Encourage Intrinsic Motivation
As seen earlier, intrinsic motivation is a major factor in educational success, and although some students may be naturally more inclined to have one type of motivation or the other, teachers can have a big role in increasing intrinsic motivation in all their students. Vanderbilt’s Center for Teaching suggests that intrinsic motivation is facilitated by two factors: interest and control. That is, the material has to hold the students’ interest and the students must feel that they can exert control over the learning process.
To increase interest, teachers should display passion about the subject matter themselves; dry presentations can discourage even the most motivated of students and compelling ones can draw in even the most apathetic. There are a number of different cues that can help teachers express interest; Vanderbilt recommends using cues such as novelty (ex: “This is different than anything we’ve learned so far!”), surprise (“Just wait for the chapter we are going to read tomorrow!”), and challenges (“Who’s ready to be pushed to the next level?”) to increase interest in subject matter. To increase students’ control over their own learning, teachers can also employ student-led teaching activities, help students set their own performance goals, and allow students to choose their own paper and presentation topics.

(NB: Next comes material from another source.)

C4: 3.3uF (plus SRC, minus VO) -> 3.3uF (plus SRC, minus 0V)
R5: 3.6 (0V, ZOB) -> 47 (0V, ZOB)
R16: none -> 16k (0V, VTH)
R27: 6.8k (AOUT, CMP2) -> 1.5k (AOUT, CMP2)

Naturally, some of the ways to push the emphasis back on learning involve changing the ways we grade and think about grading. Despite the research that calls for grades to be abolished altogether, very few schools exist that do so, and the reasons why grades were developed in the 19th century remain relevant.

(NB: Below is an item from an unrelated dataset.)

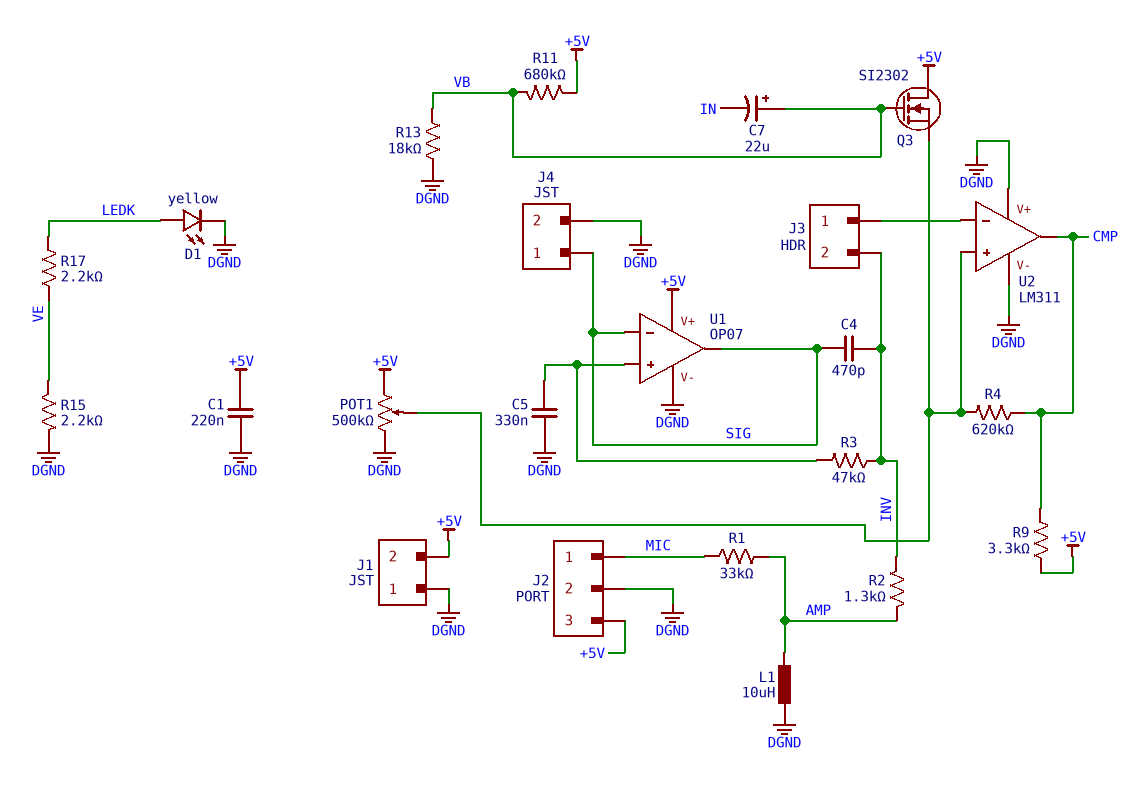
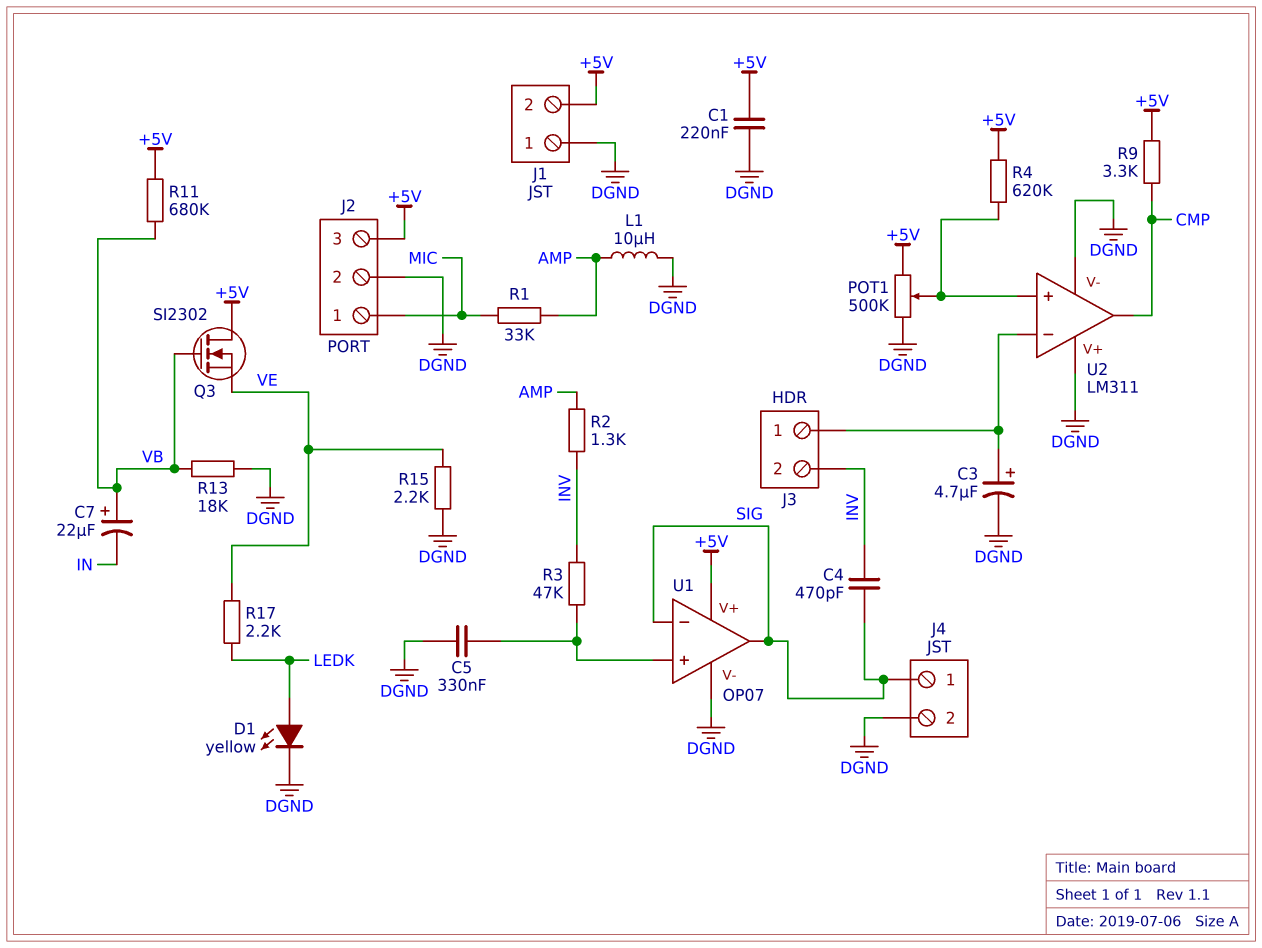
C3: none -> 4.7uF (plus J3/1, minus DGND)
Q3: NMOS SI2302 (G VB, D +5V, S U2/in+) -> NMOS SI2302 (G VB, D +5V, S VE)
R4: 620k (CMP, U2/in+) -> 620k (+5V, U2/in+)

One way to keep grading while shifting the emphasis onto learning is to grade based on participation and effort. This system has been shown to increase students’ interest in academic improvement. Some researchers also argue that students will become more self-regulated and self-motivated learners if they have more control over the grading process. For example, you can provide students with clear rubrics that explain the criteria for each assignment and even ask students to use rubrics to assess their own work (here's more on constructing effective rubrics).
In addition, many studies call the validity of grades into question because they are often influenced by teacher biases. Using The Graide Network to implement anonymous grading would solve this problem by removing potential biases such as race, gender, class, and teacher preference. Many researchers also suggest that “the time and energy spent on grading has often been pinpointed as a key barrier to instructors becoming more innovative in their teaching.” The Graide Network helps teachers to hurdle that barrier, as teachers who partner with us have more time to restructure courses, refine pedagogical choices, create engaging lectures, and brainstorm ways to focus student attention on the learning process.
Lastly, research suggests that one of the best ways to improve student success is to provide more descriptive feedback rather than more numerical evaluations. The Graide Network’s future educators are trained to do exactly that; we provide students with actionable, specific, goal-oriented feedback that keeps them focused on learning and encourages them to grow as intellectuals.
Despite the flaws with grading, grades are here to stay. Prestigious colleges expect them for admissions and scholarship opportunities, and employers view grades as a measure of hard work and technical skill. Good grades are even linked to higher lifetime earning potential. All that said, as student stress levels rise and employers prioritize skills and experience over GPA, it is important that grades do not eclipse learning as the end goal of education. By providing our students with high-quality, constructive feedback, we can help them become learners with a passion for knowledge that will serve them all their lives.